Prenne garde! / Take care!

Brennus
greg   Tuesday, March 22, 2005, 00:14 GMT
Brennus : thanx for all.

One thing. *<Prenne garde !> is a double calque from En <take care !>. Fr <prenne> is a form of Fr verb <prendre> = En <take> that is either the subjunctive present 1st & 3rd persons singular or imperative present 3rd person singular.

Subjunctive present 1st & 3rd persons singular :
<Il faut que je prenne des cours d'anglais> = <I have to take English lessons>
<À moins qu'elle prenne des cours d'anglais> = <unless she takes English lessons>.

Imperative present 3rd person :
<Qu'il prenne des cours d'anglais !> = <let him take English lessons !>.

If you want to translate En <take care !> into French, you have to notice that the English sentence is imperative present 2nd person, not 3rd person, not subjunctive. The imperative present 2nd person for En <take !> is Fr <prends !>.

So that finally the translation WOULD be Fr <prends garde !>.

Except that Fr phrasal verb <prendre garde> means En <take heed> or <beware>, which is not exactly the same meaning as En <take care> when you say good-bye to someone.

I think the closest equivalent here to En <take care !> would simply be Fr <salut !>.

Except, of course, if you fear something hazardous might strike me...
fabb   Tuesday, March 22, 2005, 22:49 GMT
the french of quebec is a variety of french, with its own characteristics, accent and expressions. But there is not such thing as a unique "european" french accent.
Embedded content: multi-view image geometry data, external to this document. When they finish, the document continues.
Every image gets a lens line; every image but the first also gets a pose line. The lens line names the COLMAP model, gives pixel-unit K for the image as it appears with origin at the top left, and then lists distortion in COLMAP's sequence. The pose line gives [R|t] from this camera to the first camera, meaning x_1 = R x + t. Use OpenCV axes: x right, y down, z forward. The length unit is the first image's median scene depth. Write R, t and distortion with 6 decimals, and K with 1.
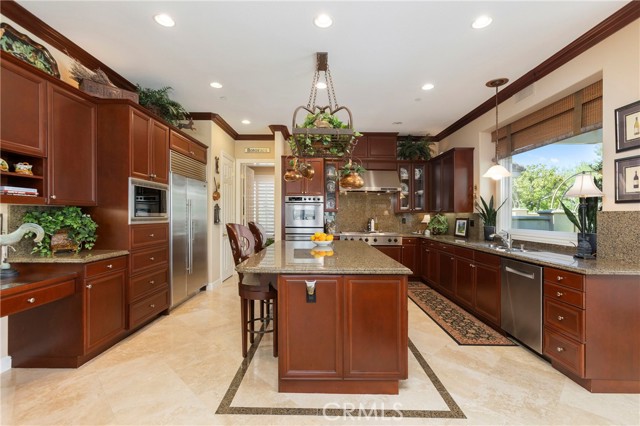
lens RADIAL K [[287.3, 0, 320.0], [0, 287.3, 213.0], [0, 0, 1]] dist [-0.002299, 0.000200]
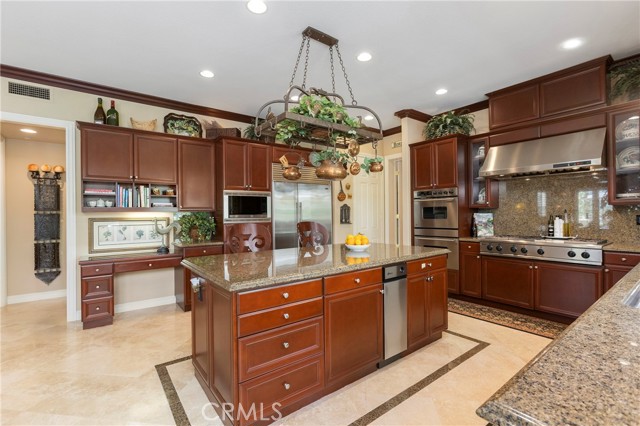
lens RADIAL K [[287.3, 0, 320.0], [0, 287.3, 213.0], [0, 0, 1]] dist [-0.002299, 0.000200]
pose [[0.612942, -0.019924, -0.789877, 0.481075], [0.024602, 0.999679, -0.006125, 0.005387], [0.789745, -0.015678, 0.613235, 0.325207]]
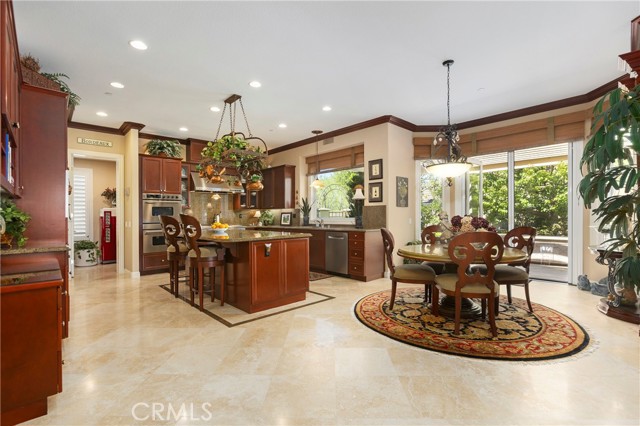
lens RADIAL K [[295.6, 0, 320.0], [0, 295.6, 213.0], [0, 0, 1]] dist [-0.021840, -0.000009]
pose [[0.726685, -0.010506, 0.686890, -0.482862], [0.012889, 0.999916, 0.001658, 0.023779], [-0.686849, 0.007649, 0.726759, -0.242345]]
I think that you consider the "official" french of televisions and medias to be "french french". But in fact there is a lot of varieties of french in europe, wich ones having almost as much differences between them than comparated to french canadian (there is also different varieties of canadian french)
In europe, french spoken in belgium sounds different than one of switzerland. inside france itself, there is even bigger differences, between the northern accent and the southern accent. the southern one sound very musical (similar to italian sounds), while the northern one (used in medias) sounds much more neutral and unmelodic.